The datapoints are intended primarily to provide an enhancement of the core FLAN Collection data which relies upon the detailed step by step reasoning capabilities of GPT-3.5 and GPT-4.
This "reasoning trace" augmentation has demonstrated exceptional results, allowing a LLaMA-13B model trained with this data to rival or beat GPT-3.5 on broad sets of hard reasoning tasks which all models below 100B parameters had previously performed dramatically worse on.

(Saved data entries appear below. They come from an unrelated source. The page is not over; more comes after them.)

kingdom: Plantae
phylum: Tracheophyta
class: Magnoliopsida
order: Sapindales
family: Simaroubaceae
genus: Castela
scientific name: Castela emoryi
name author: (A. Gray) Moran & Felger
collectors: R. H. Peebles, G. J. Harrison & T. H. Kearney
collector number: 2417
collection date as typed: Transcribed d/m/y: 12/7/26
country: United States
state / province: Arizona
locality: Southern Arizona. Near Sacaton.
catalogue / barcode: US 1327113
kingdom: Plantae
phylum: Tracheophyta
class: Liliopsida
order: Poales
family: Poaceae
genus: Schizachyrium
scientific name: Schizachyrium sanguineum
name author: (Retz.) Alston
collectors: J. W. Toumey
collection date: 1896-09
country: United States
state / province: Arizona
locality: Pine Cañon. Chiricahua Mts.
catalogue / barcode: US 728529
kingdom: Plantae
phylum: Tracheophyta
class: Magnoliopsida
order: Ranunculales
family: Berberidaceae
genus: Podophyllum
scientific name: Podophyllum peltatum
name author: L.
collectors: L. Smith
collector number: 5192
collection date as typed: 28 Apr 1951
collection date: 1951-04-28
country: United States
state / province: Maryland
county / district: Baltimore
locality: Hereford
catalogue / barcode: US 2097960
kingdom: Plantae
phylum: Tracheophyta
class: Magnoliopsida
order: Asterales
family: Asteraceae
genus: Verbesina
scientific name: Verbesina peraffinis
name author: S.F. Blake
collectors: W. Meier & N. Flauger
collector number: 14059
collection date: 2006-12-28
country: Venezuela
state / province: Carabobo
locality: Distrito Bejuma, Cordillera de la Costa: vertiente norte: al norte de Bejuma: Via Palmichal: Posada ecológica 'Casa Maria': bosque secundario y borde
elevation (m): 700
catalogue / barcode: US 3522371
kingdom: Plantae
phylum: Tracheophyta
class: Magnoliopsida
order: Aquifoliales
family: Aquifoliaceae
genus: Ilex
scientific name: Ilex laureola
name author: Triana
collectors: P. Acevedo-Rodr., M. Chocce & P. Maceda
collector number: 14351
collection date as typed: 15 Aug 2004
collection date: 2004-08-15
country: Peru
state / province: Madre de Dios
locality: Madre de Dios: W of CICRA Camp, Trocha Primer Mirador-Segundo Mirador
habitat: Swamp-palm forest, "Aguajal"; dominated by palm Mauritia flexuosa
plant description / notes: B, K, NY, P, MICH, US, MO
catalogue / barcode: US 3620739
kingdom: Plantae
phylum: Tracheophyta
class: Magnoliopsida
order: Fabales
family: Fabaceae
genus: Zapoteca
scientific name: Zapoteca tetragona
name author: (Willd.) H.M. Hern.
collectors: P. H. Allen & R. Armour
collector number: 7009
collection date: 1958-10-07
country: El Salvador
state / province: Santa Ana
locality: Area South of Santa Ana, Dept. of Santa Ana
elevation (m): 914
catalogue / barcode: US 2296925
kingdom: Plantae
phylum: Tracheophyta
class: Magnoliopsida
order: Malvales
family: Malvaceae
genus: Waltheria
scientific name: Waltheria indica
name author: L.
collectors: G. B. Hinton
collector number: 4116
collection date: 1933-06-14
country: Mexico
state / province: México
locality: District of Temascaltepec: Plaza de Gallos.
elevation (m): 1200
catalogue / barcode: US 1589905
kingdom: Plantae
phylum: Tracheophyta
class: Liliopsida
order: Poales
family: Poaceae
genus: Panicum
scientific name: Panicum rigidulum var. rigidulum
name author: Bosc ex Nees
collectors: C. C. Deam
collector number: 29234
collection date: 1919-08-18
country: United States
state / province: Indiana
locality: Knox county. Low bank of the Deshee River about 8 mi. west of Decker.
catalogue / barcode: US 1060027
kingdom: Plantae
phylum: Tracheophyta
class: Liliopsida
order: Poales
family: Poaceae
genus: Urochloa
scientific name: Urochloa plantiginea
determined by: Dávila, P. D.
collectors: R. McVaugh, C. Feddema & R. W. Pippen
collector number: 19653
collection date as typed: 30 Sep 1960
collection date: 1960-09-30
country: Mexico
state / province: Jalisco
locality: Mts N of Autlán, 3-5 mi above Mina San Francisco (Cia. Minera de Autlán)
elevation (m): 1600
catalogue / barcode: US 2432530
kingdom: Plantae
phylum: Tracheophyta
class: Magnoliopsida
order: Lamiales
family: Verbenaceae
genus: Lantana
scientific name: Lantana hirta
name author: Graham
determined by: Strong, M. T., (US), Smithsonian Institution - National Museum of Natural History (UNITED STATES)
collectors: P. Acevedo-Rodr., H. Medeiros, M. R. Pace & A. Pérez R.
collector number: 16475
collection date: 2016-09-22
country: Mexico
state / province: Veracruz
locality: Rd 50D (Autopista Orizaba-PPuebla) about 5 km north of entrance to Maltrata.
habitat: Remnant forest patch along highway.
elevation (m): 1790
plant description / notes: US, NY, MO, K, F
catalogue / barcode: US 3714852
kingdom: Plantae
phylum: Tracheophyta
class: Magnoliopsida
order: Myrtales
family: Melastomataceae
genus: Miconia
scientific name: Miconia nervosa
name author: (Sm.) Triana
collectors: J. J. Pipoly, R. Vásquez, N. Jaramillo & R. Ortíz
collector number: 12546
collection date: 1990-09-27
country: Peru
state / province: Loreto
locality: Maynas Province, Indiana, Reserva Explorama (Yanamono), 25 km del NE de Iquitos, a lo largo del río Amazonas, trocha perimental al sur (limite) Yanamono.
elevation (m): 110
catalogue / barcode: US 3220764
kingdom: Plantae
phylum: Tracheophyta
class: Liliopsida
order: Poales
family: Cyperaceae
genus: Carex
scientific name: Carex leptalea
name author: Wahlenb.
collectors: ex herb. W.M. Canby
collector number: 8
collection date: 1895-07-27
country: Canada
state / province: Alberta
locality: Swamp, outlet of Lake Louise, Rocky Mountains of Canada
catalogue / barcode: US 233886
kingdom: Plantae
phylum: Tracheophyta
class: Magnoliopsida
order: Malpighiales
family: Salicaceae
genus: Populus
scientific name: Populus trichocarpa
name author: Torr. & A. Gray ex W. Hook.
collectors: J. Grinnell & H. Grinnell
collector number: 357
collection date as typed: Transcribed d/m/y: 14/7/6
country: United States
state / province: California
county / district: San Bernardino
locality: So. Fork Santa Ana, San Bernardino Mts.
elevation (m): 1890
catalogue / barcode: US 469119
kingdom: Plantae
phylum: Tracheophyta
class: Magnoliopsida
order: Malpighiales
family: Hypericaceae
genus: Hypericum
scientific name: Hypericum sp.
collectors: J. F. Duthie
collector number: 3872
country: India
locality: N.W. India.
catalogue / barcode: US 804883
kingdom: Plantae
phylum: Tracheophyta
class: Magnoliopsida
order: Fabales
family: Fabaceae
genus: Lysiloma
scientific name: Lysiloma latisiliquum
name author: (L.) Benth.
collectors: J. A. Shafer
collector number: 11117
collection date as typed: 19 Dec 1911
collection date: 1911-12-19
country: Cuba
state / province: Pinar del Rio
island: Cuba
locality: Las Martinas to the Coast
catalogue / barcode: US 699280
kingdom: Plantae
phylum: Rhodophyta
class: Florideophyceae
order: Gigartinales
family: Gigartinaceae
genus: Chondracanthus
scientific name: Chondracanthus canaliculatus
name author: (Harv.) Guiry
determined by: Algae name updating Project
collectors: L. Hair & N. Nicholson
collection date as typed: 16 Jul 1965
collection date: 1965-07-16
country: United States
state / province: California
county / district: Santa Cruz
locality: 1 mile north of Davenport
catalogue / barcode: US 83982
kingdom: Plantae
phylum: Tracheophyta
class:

1) There is not enough CoT data in the FLAN Collection to generate 150K zero-shot entries, as the paper purports to use.
We suspect this portion was either undocumented or misrepresented. We have used the ~75K points available.
2) We used the pre-generated FLAN Collection datasets hosted on HuggingFace under conceptofmind, e.g. [conceptofmind/flan2021](https://huggingface.co/datasets/conceptofmind/flan2021_submix_original).
These are referenced by the [official FLAN Collection repo](https://github.com/google-research/FLAN/tree/main/flan/v2) as the preferred data source.
However, these are a subset of the full FLAN Collection data, and have less than the required entries for the flan2021 and t0 submixes, by ~1.25M and 200k respectively.
The dataset can be used for tasks related to language understanding, natural language processing, machine learning model training, and model performance evaluation.